Rugendas and his Pancho-like companion, also a painter, are touring Chile and Argentina, sketching out the “character” of the landscape, planning to publish a book of engravings upon their return to Europe.The book begins with their journey across the Andes: “The clouds came down so low they almost landed, but the slightest breeze would whisk them away … and produce others from bewildering corridors which seemed to give the sky ac cess to the center of the earth.” From the start, Mr. Aira’s visual imagination is straining at the reins, panting for spectacular effects.

When Rugendas and his partner set out towards the pampas, lightning strikes: “The sensation of having electrified blood was horrible but very brief.” Surviving the first lightning strike in good humor, Rugendas is almost destroyed by what follows:

The full battery of thunder exploded overhead. In a midnight darkness, broad and fine blazes interlocked. Balls of white fire the size of rooms rolled down the hillsides, the lightning bolts serving as cues in a game of meteoric billiards. The horse was turning … With each lightning strike the ground vibrated like a bell. The horse began to walk with supernatural prudence, lifting its hooves high, prancing slowly.

Rugendas, knocked from the saddle but caught in its stirrup, is dragged across the landscape, face-down.

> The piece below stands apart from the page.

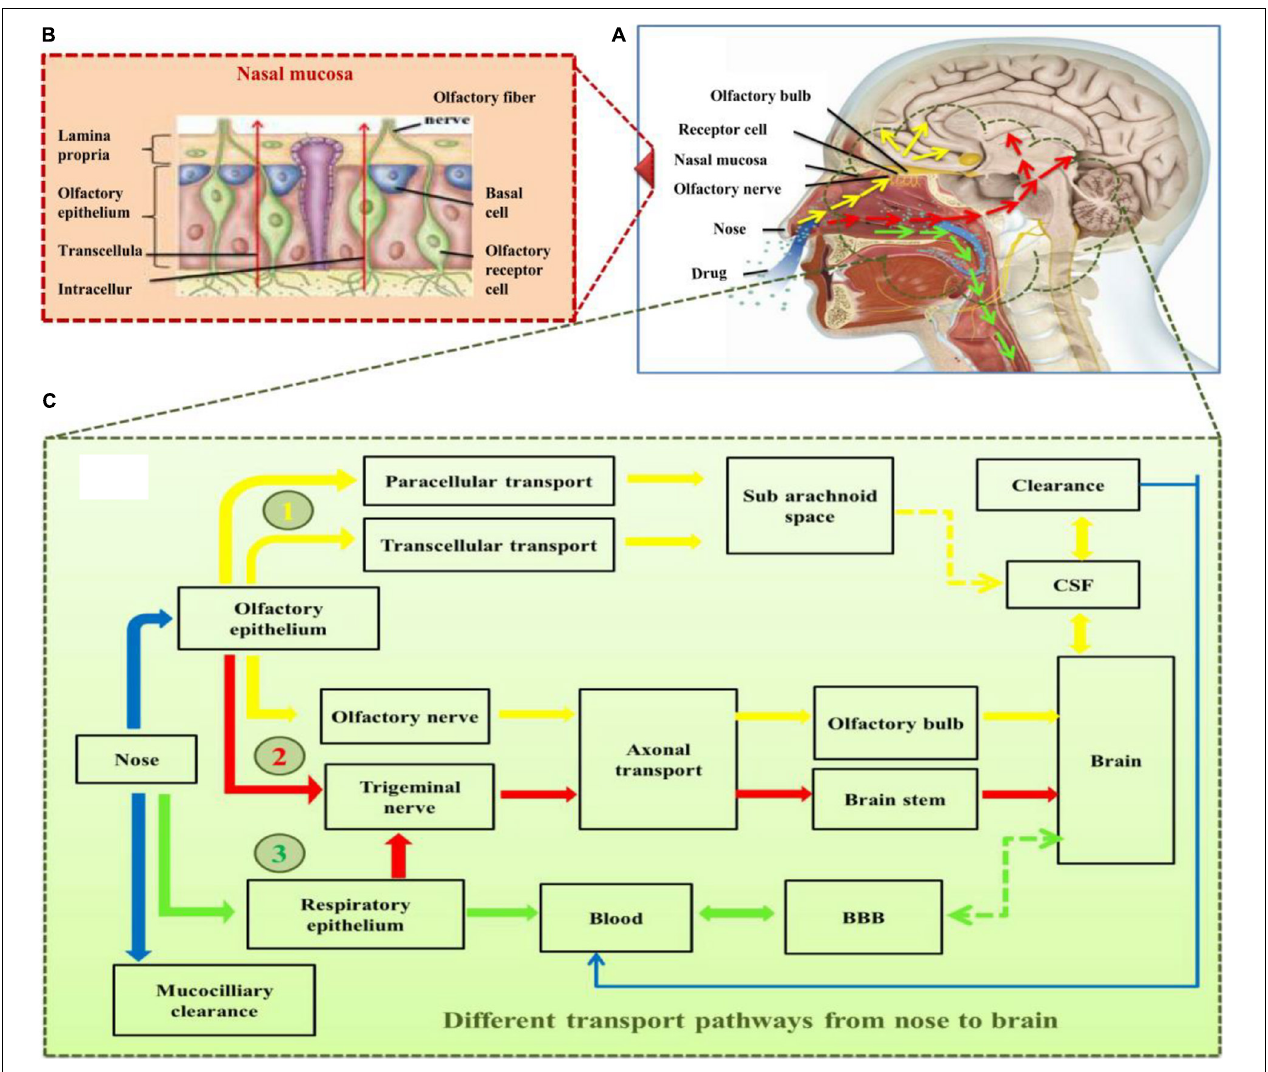
FIGURE 2 | (A) Skull structure presenting major components of nose and brain involved in drug transport to the brain, (B) structural components of nasal mucosa, (C) the various pathways (highlighted in different colors; yellow, red, and green) for the delivery of drugs into the brain through intranasal route. Yellow arrows present the major direct pathway involving the olfactory nerve, red arrows present the pathway primarily involving the germinal nerve route, and green arrows illustrate the minor pathway involving blood–brain barrier (BBB) following the systemic absorption of the drug molecules through respiratory epithelium. BBB, blood–brain barrier; CSF, cerebrospinal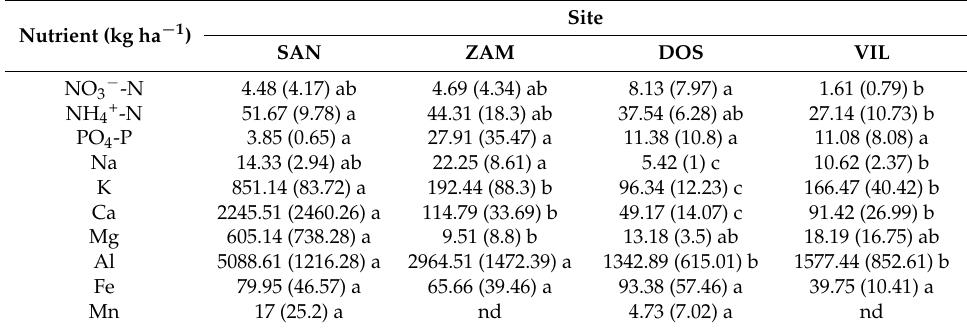
Medians and median absolute deviations MAD in parenthesis. Within each row, different letters indicate significant differences (Benjamini and Hochberg pairwise procedure (HB) after Kruskal-Wallis test, p < 0.05). nDOS = 6; nSAN = 3; nVIL = 7; nZAM = 7. nd: not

The language, magnificently translated by Chris Andrews, who has also translated Roberto Bolano, comes across so well because its power lies not in word order or other kinds of grace but in what the words describe. Mr. Aira oversteps the bounds of realism, forcing the world to live up to his imagination.

You can understand why Humboldt’s philosophy of landscape appeals to him: Both men, admittedly or not, want to project their minds onto the landscape. In Mr. Aira’s case, it is a jagged, changeable mind that finds its analogy in the zooming clouds of the Southern Cone.

The book’s titular “episode” is the disfigurement of Rugendas and its effect on his perception of the landscape. After the lightning strike, when he sat down in front of a vista, “he had to resist the temptation to sketch himself.” When he and his partner finally get to sketch an Indian attack, an opportunity they looked forward to long before the accident, Rugendas, now addicted to morphine, has to wrap a black mantilla over his face to block out the sunlight.

His thrilling meditations on art, the act of capturing a battle on paper, in real-time, in spite of and mediated by his physical limitations, entrap the reader in ecstatic, even tumescent attentiveness:

The skirmish had an infinite (and almost algebraic) plasticity, and since Rugendas was observing it at close range this time, his flying pencil traced details of tense and lax muscles, wet hair clinging to supremely expressive shoulders. … Everything sketched in this explosive present was material for future compositions, but although it was all provisional, a constraint came into play. It was as if each volume captured in two dimensions on the paper would have to be joined up with the others, in the calm of the studio, edge to edge, like a puzzle, without leaving any gaps.

This is the stuff of many yearning critical articles made vital, like spells on a battlefield.

***

Andrew Holleran’s novel “Grief” (Hyperion, 150 pages, $19.95) tiptoes around the White House, imagining a contemporary Washington, D.C., where the unnamed gay narrator has temporarily moved to mourn his deceased mother. “There’s something half-hearted about Washington,” Mr. Holleran writes,”as if the country cannot make up its mind about government itself.” Mr. Holleran sees a connection between the rootlessness of aging homosexuals and the emptiness of this “boardinghouse” of a city, a place more cosmopolitan than their repressive hometowns but still unavailable to them.

Haunted by the letters of Mary Todd Lincoln, who after her husband’s assassination was in exile, in her own way, from the national life, Mr. Holleran’s narrator offers a moving perspective on current affairs and an unusually convincing portrait of this vaguest of American cities. But the root of this eloquent – and somewhat sage – novel is more personal than political.